Penyelenggaraan praktik kedokteran selalu mendasarkan pada empat kaidah dasar moral yaitu menghormati martabat manusia (respect for person), berbuat baik (beneficience), tidak berbuat yang merugikan (non-maleficence), dan keadilan (justice).

Di sisi lain, Walta juga menyampaikan bahwa pelayanan kasus kanker padat yang melibatkan pembedahan berisiko menimbulkan disfigurasi atau kecacatan. Tanpa adanya kepastian perlindungan hukum, ada potensi dokter dituntut pasien yang merasa tidak puas dengan hasil pembedahan.

“Kemungkinan adanya tuntutan berlapis mulai dari permintaan ganti rugi, tuntutan pidana dan perdata seperti yang diakomodir dalam pasal 283 RUU Omnibus Law Kesehatan akan menimbulkan praktik defensive medicine.

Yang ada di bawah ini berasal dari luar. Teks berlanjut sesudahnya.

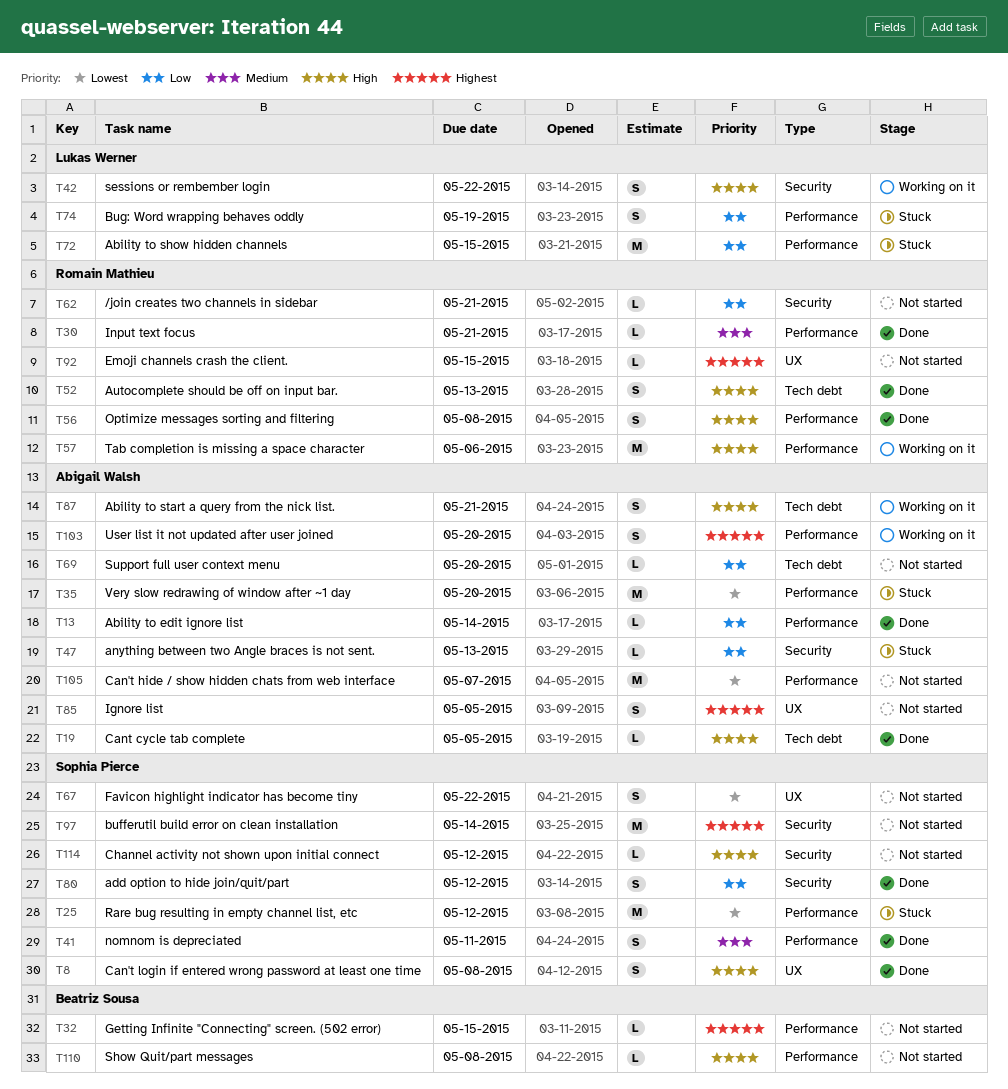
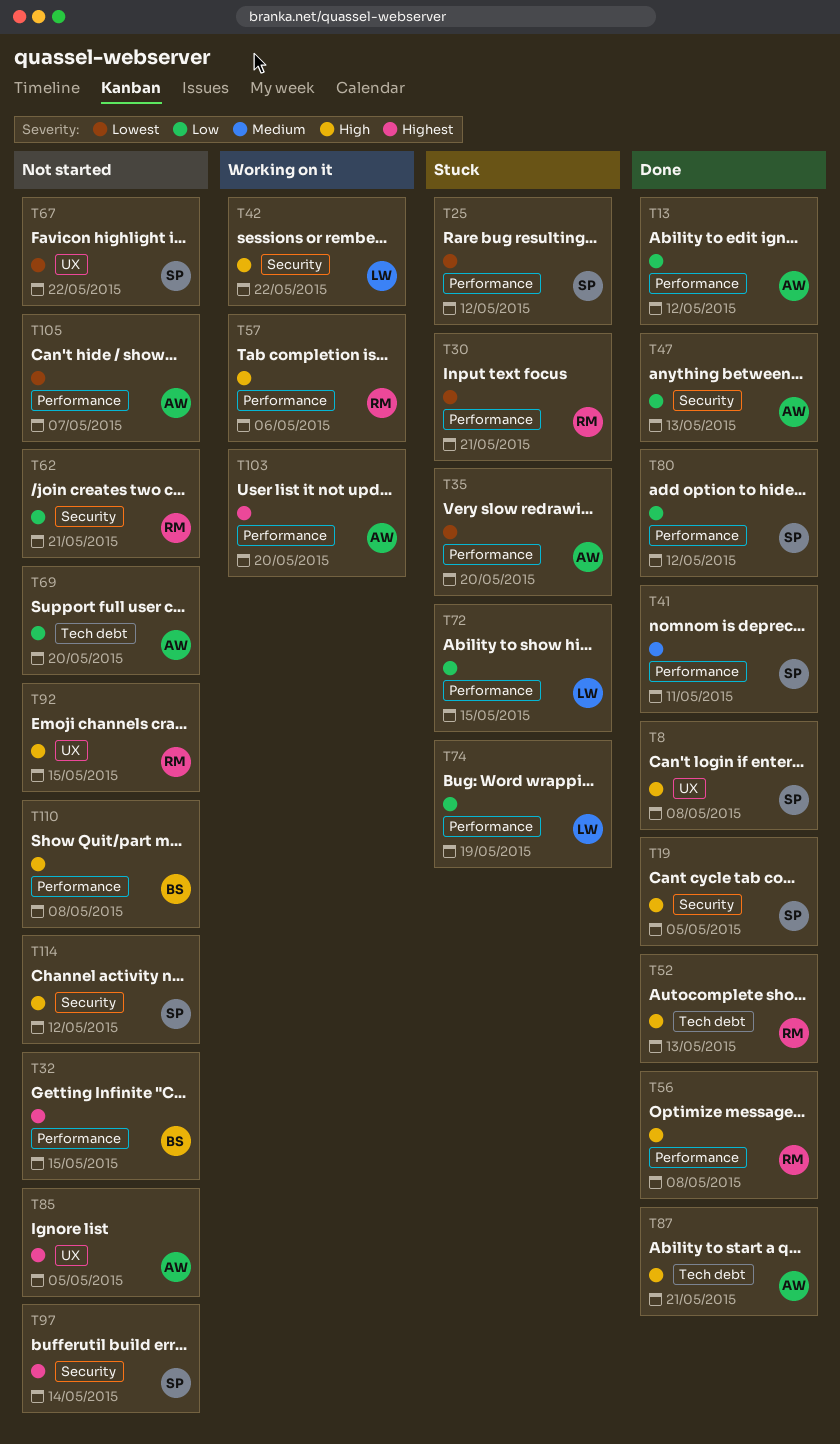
T13, due: May 14 -> May 12
T19, owner: Abigail Walsh -> Sophia Pierce
T19, label: Tech debt -> Security
T30, status: Done -> Stuck
T30, priority: Medium -> Lowest
T47, status: Stuck -> Done
T80, label: Security -> Performance
T87, status: Working on it -> Done
T92, priority: Highest -> High

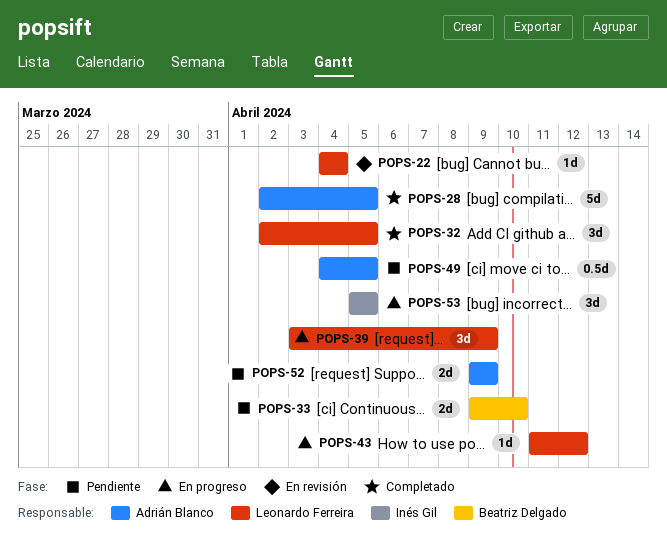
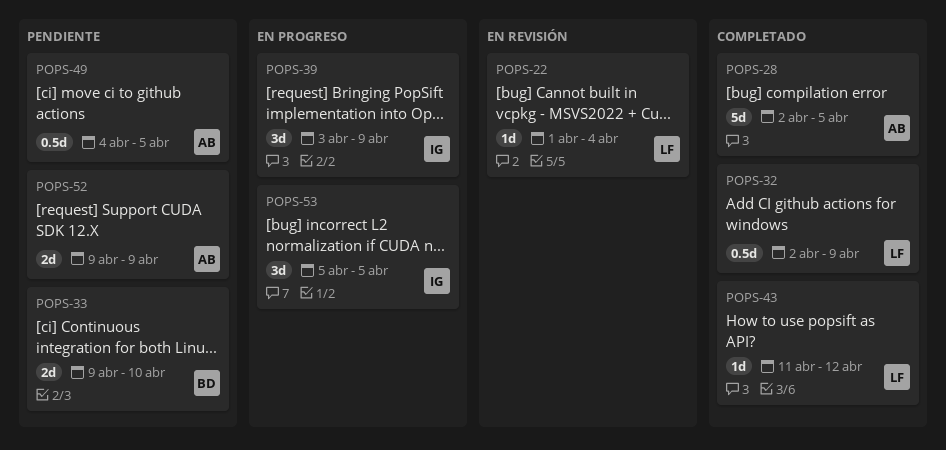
POPS-22, start: Apr 4 -> Apr 1
POPS-32, estimate: 3d -> 0.5d
POPS-32, due: Apr 5 -> Apr 9
POPS-39, owner: Leonardo Ferreira -> Inés Gil
POPS-43, status: En progreso -> Completado

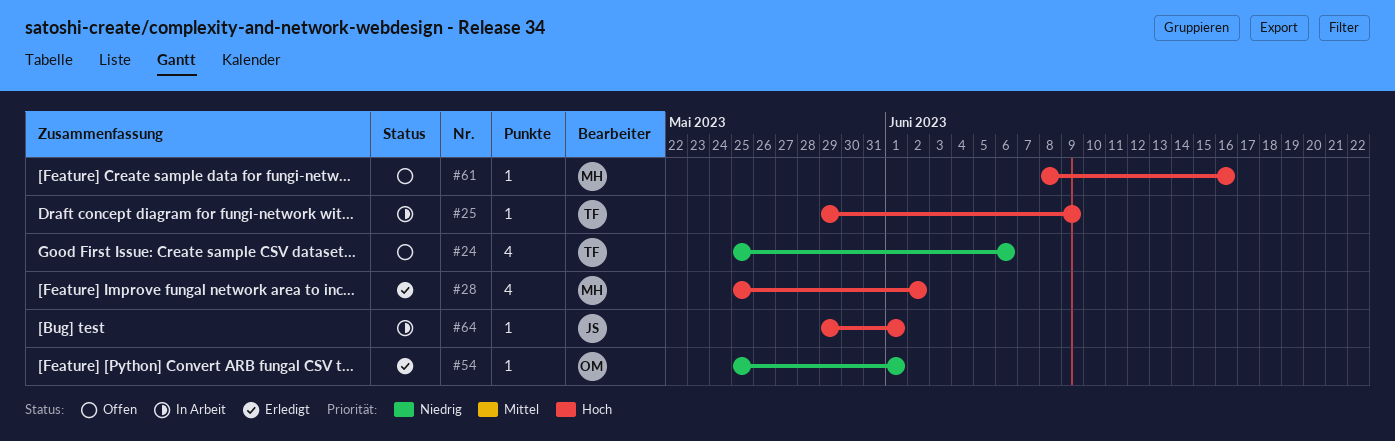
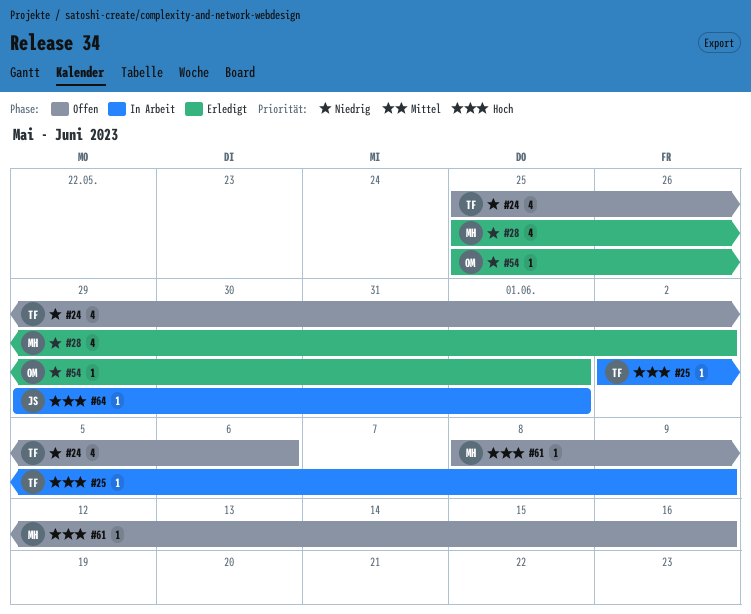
#25, start: May 29 -> Jun 2
#28, priority: Hoch -> Niedrig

PP PERABOI menilai hal ini akan menurunkan kualitas pelayanan kanker dan akhirnya malah merugikan pasien kanker,” pungkas Walta.

Sebagai penutup, PERABOI sebagai organisasi profesi yang mewadahi dokter spesialis bedah yang melayani pasien kanker berharap DPR memberikan perhatian khusus dalam pengkajian pasal 243 dan 283 RUU Omnibus Law Kesehatan.

PERABOI berharap RUU Kesehatan ini dapat disempurnakan dan menjadi dasar hukum untuk penguatan sistem kesehatan secara integratif dan holistik.